[Saved data entries]
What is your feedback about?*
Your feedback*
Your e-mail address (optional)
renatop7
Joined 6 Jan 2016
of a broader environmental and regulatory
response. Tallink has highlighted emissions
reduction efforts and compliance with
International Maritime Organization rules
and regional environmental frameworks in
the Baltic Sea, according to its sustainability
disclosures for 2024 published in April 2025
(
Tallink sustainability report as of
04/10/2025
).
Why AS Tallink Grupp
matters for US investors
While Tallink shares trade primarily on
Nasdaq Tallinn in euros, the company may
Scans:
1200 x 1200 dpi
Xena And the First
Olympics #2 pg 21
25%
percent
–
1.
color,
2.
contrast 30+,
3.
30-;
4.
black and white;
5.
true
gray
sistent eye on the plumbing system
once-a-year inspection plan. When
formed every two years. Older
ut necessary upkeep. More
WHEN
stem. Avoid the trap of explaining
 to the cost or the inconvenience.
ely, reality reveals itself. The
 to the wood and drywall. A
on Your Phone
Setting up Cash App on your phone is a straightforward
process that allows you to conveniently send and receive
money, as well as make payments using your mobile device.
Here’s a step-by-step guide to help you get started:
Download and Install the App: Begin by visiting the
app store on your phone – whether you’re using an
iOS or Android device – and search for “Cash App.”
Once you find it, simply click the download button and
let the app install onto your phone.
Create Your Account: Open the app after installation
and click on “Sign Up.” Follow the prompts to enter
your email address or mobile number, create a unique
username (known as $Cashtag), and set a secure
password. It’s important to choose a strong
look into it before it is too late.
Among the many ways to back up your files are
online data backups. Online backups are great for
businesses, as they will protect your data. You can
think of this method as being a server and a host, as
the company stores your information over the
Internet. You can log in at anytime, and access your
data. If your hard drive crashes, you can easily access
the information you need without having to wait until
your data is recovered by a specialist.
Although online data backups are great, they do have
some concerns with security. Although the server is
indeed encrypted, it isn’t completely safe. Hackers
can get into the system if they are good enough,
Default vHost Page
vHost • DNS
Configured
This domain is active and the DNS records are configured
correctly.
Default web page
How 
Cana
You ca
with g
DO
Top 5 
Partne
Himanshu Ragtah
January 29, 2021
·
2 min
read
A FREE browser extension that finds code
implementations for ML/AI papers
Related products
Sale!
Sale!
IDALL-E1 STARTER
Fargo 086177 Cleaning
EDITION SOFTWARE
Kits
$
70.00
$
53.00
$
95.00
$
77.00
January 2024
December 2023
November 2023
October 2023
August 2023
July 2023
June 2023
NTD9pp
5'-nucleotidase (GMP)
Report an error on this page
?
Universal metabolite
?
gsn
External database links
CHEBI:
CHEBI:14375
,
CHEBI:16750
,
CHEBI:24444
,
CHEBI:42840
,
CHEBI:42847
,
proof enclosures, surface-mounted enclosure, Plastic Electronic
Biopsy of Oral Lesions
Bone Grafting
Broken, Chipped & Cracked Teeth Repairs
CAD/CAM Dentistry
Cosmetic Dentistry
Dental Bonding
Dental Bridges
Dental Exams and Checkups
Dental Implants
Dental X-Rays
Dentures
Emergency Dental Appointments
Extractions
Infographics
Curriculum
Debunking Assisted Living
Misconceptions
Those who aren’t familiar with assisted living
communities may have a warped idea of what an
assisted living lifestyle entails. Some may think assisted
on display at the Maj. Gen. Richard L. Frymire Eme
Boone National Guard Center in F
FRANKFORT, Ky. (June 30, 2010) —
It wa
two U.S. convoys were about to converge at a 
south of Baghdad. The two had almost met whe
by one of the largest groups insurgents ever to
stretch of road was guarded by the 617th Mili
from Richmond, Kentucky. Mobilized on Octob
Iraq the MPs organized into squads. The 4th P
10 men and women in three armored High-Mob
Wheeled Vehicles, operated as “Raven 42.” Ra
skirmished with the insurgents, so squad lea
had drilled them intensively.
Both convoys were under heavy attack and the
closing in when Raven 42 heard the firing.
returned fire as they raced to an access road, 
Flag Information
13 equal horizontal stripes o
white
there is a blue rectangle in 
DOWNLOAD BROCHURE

* _ACTION ITEM_
Determine how many lines in the entries above contain the word "using", and respond with the number alone.

* _RESPONSE TO THIS TASK_
2